→ EXTRACT:
The Shanghai government took the further step to publish concurrently with the final Provisions an explanation of the drafting process and the general categories of comments that had been received, as well as their disposition. This practice is similar to the so-called “notice and comment” procedure in the U.S. Administrative Procedure Act, which calls for an explanation to accompany all final rules that are subject to public notification and input. Such explanations serve to let the public know that their comments were received and considered, even if they were not ultimately incorporated in the final rule, thus enhancing the credibility of the process. While in the United States this advance notice and comment procedure is not part of the Freedom of Information Act, it certainly can be considered an important component of open government information. Shanghai and other local governments including such a provision in their OGI legislation are breaking additional new ground in terms of public participation and open government generally.

Making it All Work

Institutionally, Shanghai has tried to do a better job than earlier OGI legislation in designating the responsibilities of and providing incentives for government agencies to implement an OGI system. The Shanghai Provisions establish an Open Government Information Joint Conference comprised of the powerful municipal General Office, the Shanghai Informatization Commission (SIC), the Supervision Commission, the Office of Legal Affairs, the News Office, the State Secrets Bureau and Municipal Archives, as well as other municipal agencies, to be responsible for research and coordination of major policy issues involved in promoting OGI in Shanghai.

The SIC is designated as the executive agency of the Joint Committee, in charge of organizing, guiding and promoting implementation of the OGI system. The SIC may order an agency to comply with the Shanghai Provisions but has no enforcement authority. Given its existing functions related to building the technical capacity for government agencies to provide web-based information and E-government services to Shanghainese, the SIC was a reasonable choice to take on this important new task. Since its functions have been more technical than policy-oriented, however, its powers and personnel may need to be supplemented so that it can gain the stature and have the resources to carry out this new and important task.

Each government agency is to designate its own special office to disseminate government information, handle requests, maintain and update that agency’s information, and prepare information catalogues, guides to requesting information and annual reports for that agency. Agencies are to formulate their own implementing rules and appoint an internal office to supervise OGI work, handle any complaints, and send copies of information that is disseminated to the public to the relevant government archives. Each agency is also to publish contact information for its OGI office and establish a public reading room or facility when conditions permit, as well as, according to media reports, a hotline for handling public inquiries.

→ THE TASKS:
1 - In the excerpt on Shanghai's open government information rules, which body is named as the executive agency of the Joint Committee?
2 - Extend the excerpt on Shanghai's open government information provisions, starting right after its final sentence.

→ SUPPLIED INFORMATION:
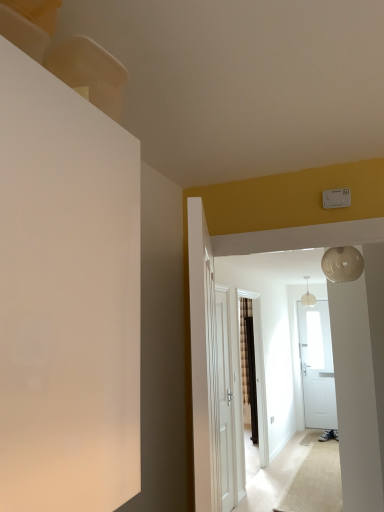
Question: Can you confirm if white wooden door at center, placed as the second door when sorted from right to left, is taller than pearl white glass globe at upper right?

Choices:
 (A) yes
 (B) no

Answer: (A)

Question: Is white wooden door at center, which ranks as the second door in back-to-front order, in front of pearl white glass globe at upper right?

Choices:
 (A) yes
 (B) no

Answer: (A)

Question: Is white wooden door at center, which ranks as the second door in back-to-front order, placed right next to pearl white glass globe at upper right?

Choices:
 (A) yes
 (B) no

Answer: (B)

Question: From the image's perspective, is white wooden door at center, the 1th door when ordered from left to right, located beneath pearl white glass globe at upper right?

Choices:
 (A) yes
 (B) no

Answer: (A)

Question: From a real-world perspective, is white wooden door at center, the 1th door when ordered from left to right, physically below pearl white glass globe at upper right?

Choices:
 (A) no
 (B) yes

Answer: (B)

Question: Choose the correct answer: Is pearl white glass globe at upper center inside white wooden door at center, marked as the 1th door in a right-to-left arrangement, or outside it?

Choices:
 (A) outside
 (B) inside

Answer: (A)

Question: Is point (311, 302) closer or farther from the camera than point (223, 386)?

Choices:
 (A) closer
 (B) farther

Answer: (B)

Question: From a real-world perspective, is pearl white glass globe at upper center physically located above or below white wooden door at center, the 2th door viewed from the front?

Choices:
 (A) above
 (B) below

Answer: (A)

Question: Looking at the image, does pearl white glass globe at upper center seem bigger or smaller compared to white wooden door at center, the 2th door viewed from the front?

Choices:
 (A) small
 (B) big

Answer: (A)

Question: Which is correct: white wooden door at center, marked as the 1th door in a right-to-left arrangement, is inside white wooden door at center, placed as the second door when sorted from right to left, or outside of it?

Choices:
 (A) inside
 (B) outside

Answer: (B)

Question: Considering the positions of white wooden door at center, the second door from the left, and white wooden door at center, which ranks as the second door in back-to-front order, in the image, is white wooden door at center, the second door from the left, taller or shorter than white wooden door at center, which ranks as the second door in back-to-front order,?

Choices:
 (A) tall
 (B) short

Answer: (A)

Question: Relative to white wooden door at center, the first door from the front, is white wooden door at center, which ranks as the 1th door in back-to-front order, in front or behind?

Choices:
 (A) behind
 (B) front

Answer: (A)

Question: From the image's perspective, is white wooden door at center, marked as the 1th door in a right-to-left arrangement, positioned above or below white wooden door at center, placed as the second door when sorted from right to left?

Choices:
 (A) above
 (B) below

Answer: (B)

Question: Considering the positions of pearl white glass globe at upper right and white wooden door at center, the 2th door viewed from the front, in the image, is pearl white glass globe at upper right wider or thinner than white wooden door at center, the 2th door viewed from the front,?

Choices:
 (A) thin
 (B) wide

Answer: (B)

Question: Is pearl white glass globe at upper right in front of or behind white wooden door at center, which ranks as the 1th door in back-to-front order, in the image?

Choices:
 (A) behind
 (B) front

Answer: (B)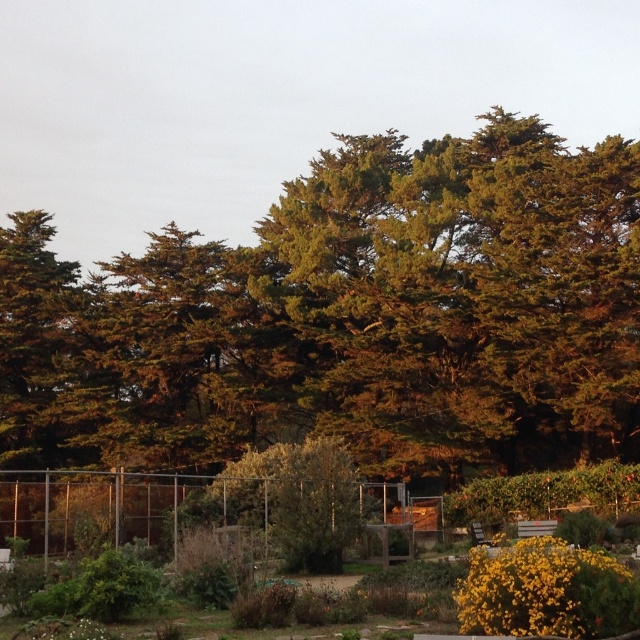
Can you confirm if green textured tree at center is shorter than green leafy bush at center?

In fact, green textured tree at center may be taller than green leafy bush at center.

Is green textured tree at center smaller than green leafy bush at center?

No.

Where is `green textured tree at center`? Image resolution: width=640 pixels, height=640 pixels. green textured tree at center is located at coordinates (349, 317).

Who is taller, green leafy bush at center or wooden bench at lower right?

green leafy bush at center

Can you confirm if green leafy bush at center is smaller than wooden bench at lower right?

No.

The height and width of the screenshot is (640, 640). I want to click on green leafy bush at center, so click(547, 592).

Is green textured tree at center thinner than wooden bench at lower right?

No.

Is green textured tree at center smaller than wooden bench at lower right?

Actually, green textured tree at center might be larger than wooden bench at lower right.

Find the location of `green textured tree at center`. green textured tree at center is located at coordinates (349, 317).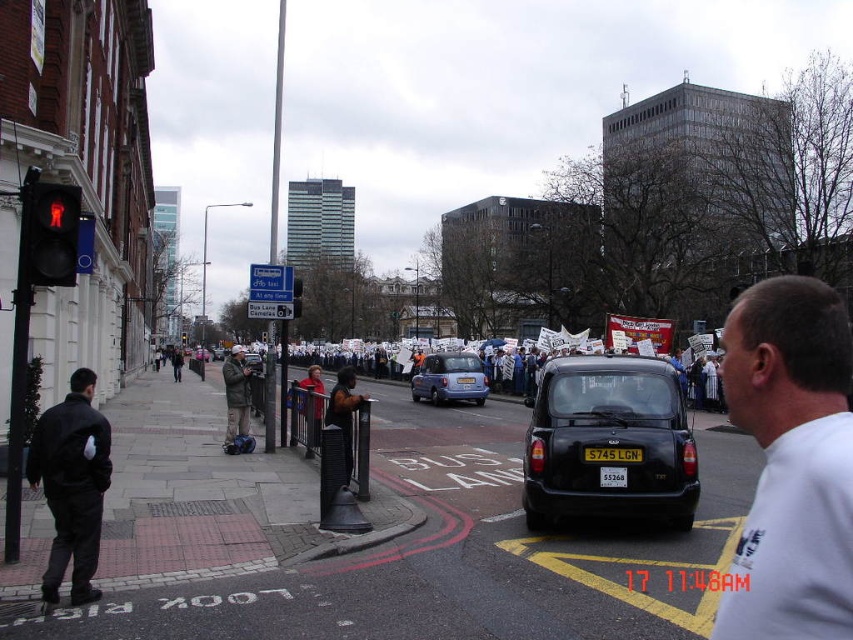
Question: Which of the following is the closest to the observer?

Choices:
 (A) (39, 205)
 (B) (181, 336)

Answer: (A)

Question: Which point is closer to the camera taking this photo?

Choices:
 (A) (468, 394)
 (B) (616, 484)

Answer: (B)

Question: Is red glass pedestrian signal at upper left to the right of matte blue car at center from the viewer's perspective?

Choices:
 (A) no
 (B) yes

Answer: (A)

Question: Which of the following is the closest to the observer?

Choices:
 (A) black leather jacket at left
 (B) matte black taxi at center

Answer: (A)

Question: Considering the relative positions of yellow matte license plate at center and red glass traffic light at upper left in the image provided, where is yellow matte license plate at center located with respect to red glass traffic light at upper left?

Choices:
 (A) left
 (B) right

Answer: (B)

Question: Does matte blue car at center appear on the left side of black plastic license plate at center?

Choices:
 (A) yes
 (B) no

Answer: (A)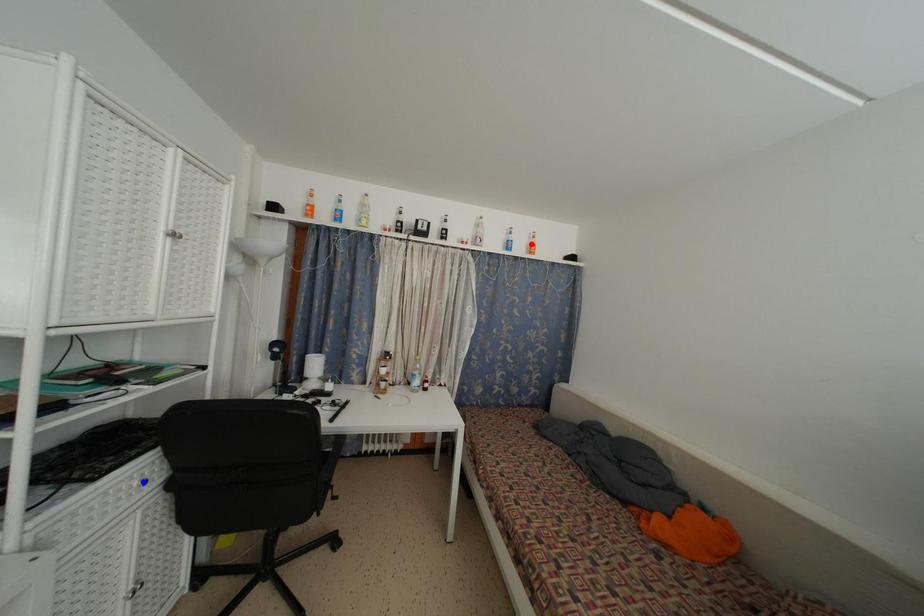
Question: In the image, two points are highlighted. Which point is nearer to the camera? Reply with the corresponding letter.

Choices:
 (A) blue point
 (B) red point

Answer: (A)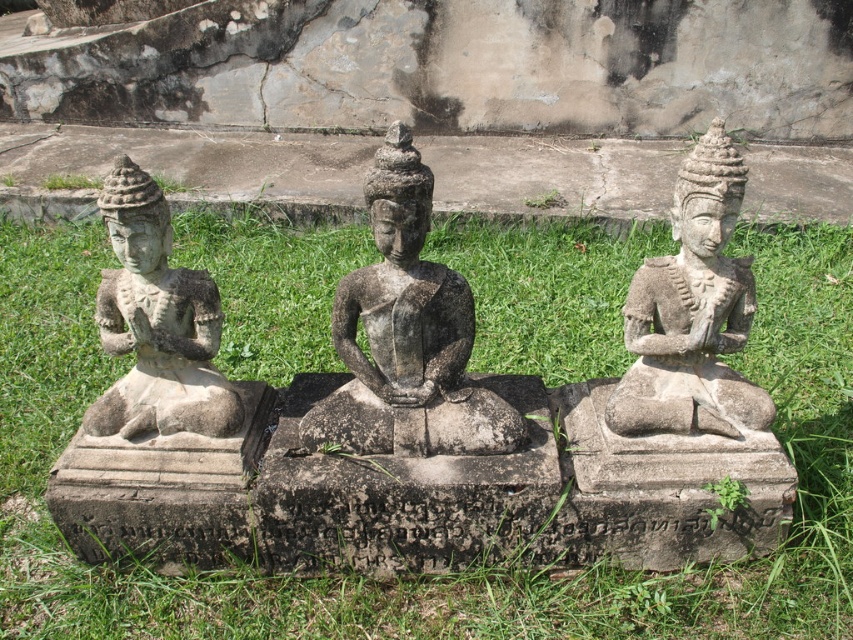
Can you confirm if green grass at center is bigger than gray stone statue at left?

Indeed, green grass at center has a larger size compared to gray stone statue at left.

Who is more forward, (606, 234) or (146, 241)?

Point (146, 241) is in front.

Identify the location of green grass at center. (427, 577).

Between gray stone statue at center and stone statue at right, which one has less height?

Standing shorter between the two is stone statue at right.

Is point (471, 416) farther from camera compared to point (689, 280)?

Yes, point (471, 416) is farther from viewer.

Find the location of `gray stone statue at center`. gray stone statue at center is located at coordinates (407, 337).

Can you confirm if green grass at center is positioned to the left of stone statue at right?

Indeed, green grass at center is positioned on the left side of stone statue at right.

You are a GUI agent. You are given a task and a screenshot of the screen. Output one action in this format:
    pyautogui.click(x=<x>, y=<y>)
    Task: Click on the green grass at center
    
    Given the screenshot: What is the action you would take?
    pyautogui.click(x=427, y=577)

Is point (614, 582) positioned before point (637, 388)?

No, it is behind (637, 388).

The width and height of the screenshot is (853, 640). What are the coordinates of `green grass at center` in the screenshot? It's located at (427, 577).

→ FINAL RESULTS:
1 - The Shanghai Informatization Commission (SIC).

2 -
Lastly, the Shanghai Office of Legal Affairs (SOLA) and the Supervision Commission are to share the task of supervising and evaluating OGI activities of the various government agencies. It is not clear from the text of the Shanghai Provisions if the SIC, SOLA or some other body will provide advisory opinions to government agencies and requesters that are uncertain about their rights and obligations under the new system. Designating an authoritative institution to provide such opinions might help smooth the introduction of the OGI system and avoid contentious disputes over rights and responsibilities.

Passing a good law and designing the institutional structure for implementation are not sufficient, of course, to ensure that Shanghai residents will actually use the law or that government agencies will be willing to provide the required access to information. Legislative implementation is a huge problem in China, as elsewhere in the world, especially when the legislation creates new rights and responsibilities. Recognizing the challenges it faces, Shanghai is gearing up to ensure the new OGI system will truly work in practice.

Over 50 officials are busy helping to set up OGI offices within government agencies, sort through existing information records, formulate agency guides to information, compile information catalogues, train personnel and hold meetings for both the public and government officials to explain the importance of the Shanghai Provisions and the methods of obtaining government information. On April 7, 2004, the General Office published guidance on issues of implementation, which were drafted by the SIC and SOLA. (Note 9) As of May 1, the official Shanghai website is to be revamped to link to each government agency’s open government information and guide thereto.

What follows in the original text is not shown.